Create a Dispatcher farm for cache invalidation

A Dispatcher farm is required for handling requests for invalidating cached files. This farm must be able to access .stat files in the docroot directories of each virtual host.

The following property configurations enable the Dispatcher to resolve files in the AEM content repository from files in the cache:

  • The /docroot property is set to the default docroot of the web server. Typically, the /docroot is the directory where the /content folder is created. An example value for Apache on Linux® is /usr/lib/apache/httpd-2.4.3/htdocs.
  • The /filter property allows access to files below the /content directory.

The /statfileslevelproperty must be high enough so that .stat files are created in the root directory of each virtual host. This property enables the cache of each domain to be invalidated separately. For the example setup, a /statfileslevel value of 2 creates .stat files in the *docroot*/content/sitea directory and the *docroot*/content/siteb directory.

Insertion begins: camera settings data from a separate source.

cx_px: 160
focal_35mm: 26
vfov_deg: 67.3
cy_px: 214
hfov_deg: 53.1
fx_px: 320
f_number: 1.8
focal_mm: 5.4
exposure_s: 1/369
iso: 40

Also, the publish instance must be designated as the render for the virtual host. Configure other farm properties as required. The following code is an abbreviated configuration for the farm that is used for invalidating the cache:

/farm_flush {
    ...
    /virtualhosts   { "invalidation_only" }
    /renders  {
      /rend01  { /hostname "127.0.0.1" /port "4503" }
    }
    /filter   {
      /0001 { /type "deny"  /glob "*" }
      /0023 { /type "allow" /glob "*/content*" }
      ...
      }
    /cache  {
       /docroot "/usr/lib/apache/httpd-2.4.3/htdocs"
       /statfileslevel "2"
       ...
   }
   ...
}

When you start the web server, the Dispatcher log (in debug mode) indicates the initialization of all farms:

Dispatcher initializing (build 4.1.2)
[Fri Nov 02 16:27:18 2012] [D] [24974(140006182991616)] farms[farm_sitea].cache.docroot = /usr/lib/apache/httpd-2.4.3/htdocs/content/sitea
[Fri Nov 02 16:27:18 2012] [D] [24974(140006182991616)] farms[farm_siteb].cache.docroot = /usr/lib/apache/httpd-2.4.3/htdocs/content/siteb
[Fri Nov 02 16:27:18 2012] [D] [24974(140006182991616)] farms[farm_flush].cache.docroot = /usr/lib/apache/httpd-2.4.3/htdocs
[Fri Nov 02 16:27:18 2012] [I] [24974(140006182991616)] Dispatcher initialized (build 4.1.2)

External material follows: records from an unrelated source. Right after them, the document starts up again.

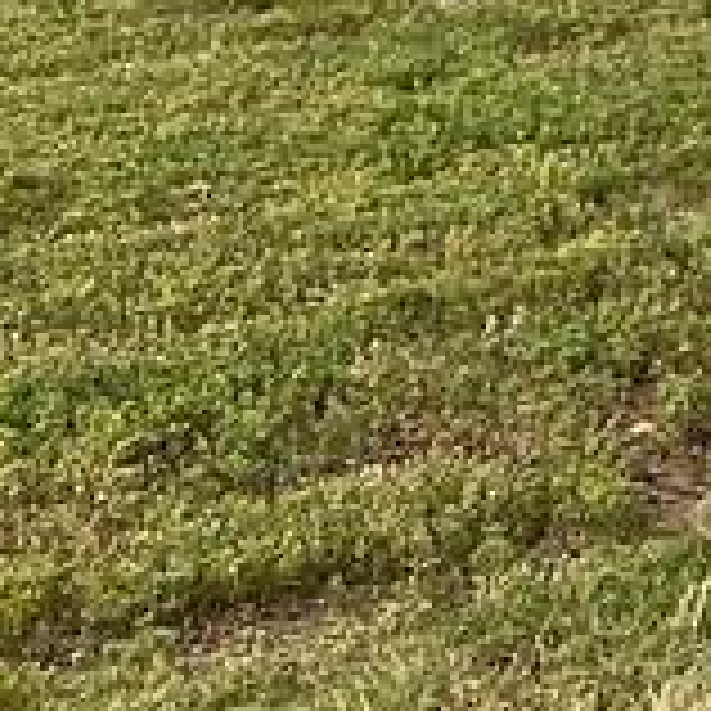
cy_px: -1058
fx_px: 4322
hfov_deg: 7.6
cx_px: 2462
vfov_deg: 8.5
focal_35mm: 186
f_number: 1.5
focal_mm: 5.7
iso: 50
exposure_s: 1/621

Configure Sling Mapping for Resource Resolution

Use Sling mapping for resource resolution so that domain-based URLs resolve to content on the AEM publish instance. The resource mapping translates the incoming URLs from Dispatcher (originally from client HTTP requests) to content nodes.

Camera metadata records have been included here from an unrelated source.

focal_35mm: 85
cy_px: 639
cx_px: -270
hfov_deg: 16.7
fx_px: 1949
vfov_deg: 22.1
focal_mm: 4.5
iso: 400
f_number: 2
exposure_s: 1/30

To learn about Sling resource mapping, see Mappings for Resource Resolution in the Sling documentation.

Typically, mappings are required for the following resources, although other mappings can be necessary:

  • The root node of the content page (below /content)
  • The design node that the pages use (below /etc/designs)
  • The /libs folder

After you create the mapping for the content page, to discover more required mappings use a web browser to open a page on the web server. In the error.log file of the publish instance, locate messages about resources that are not found. The following example message indicates that a mapping for /etc/clientlibs is required:

01.11.2012 15:59:24.601 *INFO* [10.36.34.243 [1351799964599] GET /etc/clientlibs/foundation/jquery.js HTTP/1.1] org.apache.sling.engine.impl.SlingRequestProcessorImpl service: Resource /content/sitea/etc/clientlibs/foundation/jquery.js not found
NOTE
The Linkchecker transformer of the default Apache Sling rewriter automatically modifies hyperlinks in the page to prevent broken links. However, link rewriting is performed only when the link target is an HTML or HTM file. To update links to other file types, create a transformer component and add it to an HTML rewriter pipeline.